== Segment start ==

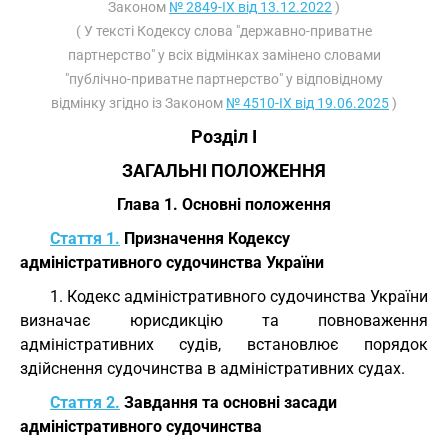
Законом
№ 2849-IX від 13.12.2022
)
( У тексті Кодексу слова "державно-приватне
партнерство" у всіх відмінках замінено словами
"публічно-приватне партнерство" у відповідному
відмінку згідно із Законом
№ 4510-IX від 19.06.2025
)
Розділ I
ЗАГАЛЬНІ ПОЛОЖЕННЯ
Глава 1. Основні положення
Стаття 1.
Призначення Кодексу
адміністративного судочинства України
1. Кодекс адміністративного судочинства України
визначає юрисдикцію та повноваження
адміністративних судів, встановлює порядок
здійснення судочинства в адміністративних судах.
Стаття 2.
Завдання та основні засади
адміністративного судочинства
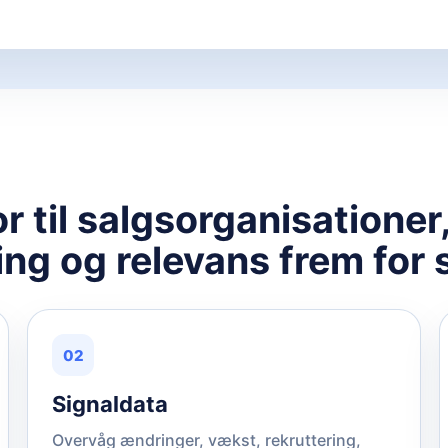
 til salgsorganisationer,
ing og relevans frem for s
02
Signaldata
Overvåg ændringer, vækst, rekruttering,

== Segment end ==

:: Exercise brief ::
Repeat the text read from each of the records above, line for line and without any changes, and leave the pictures out of your answer.

:: Finished exercise ::
Законом
№ 2849-IX від 13.12.2022
)
( У тексті Кодексу слова "державно-приватне
партнерство" у всіх відмінках замінено словами
"публічно-приватне партнерство" у відповідному
відмінку згідно із Законом
№ 4510-IX від 19.06.2025
)
Розділ I
ЗАГАЛЬНІ ПОЛОЖЕННЯ
Глава 1. Основні положення
Стаття 1.
Призначення Кодексу
адміністративного судочинства України
1. Кодекс адміністративного судочинства України
визначає юрисдикцію та повноваження
адміністративних судів, встановлює порядок
здійснення судочинства в адміністративних судах.
Стаття 2.
Завдання та основні засади
адміністративного судочинства
 til salgsorganisationer,
ing og relevans frem for s
02
Signaldata
Overvåg ændringer, vækst, rekruttering,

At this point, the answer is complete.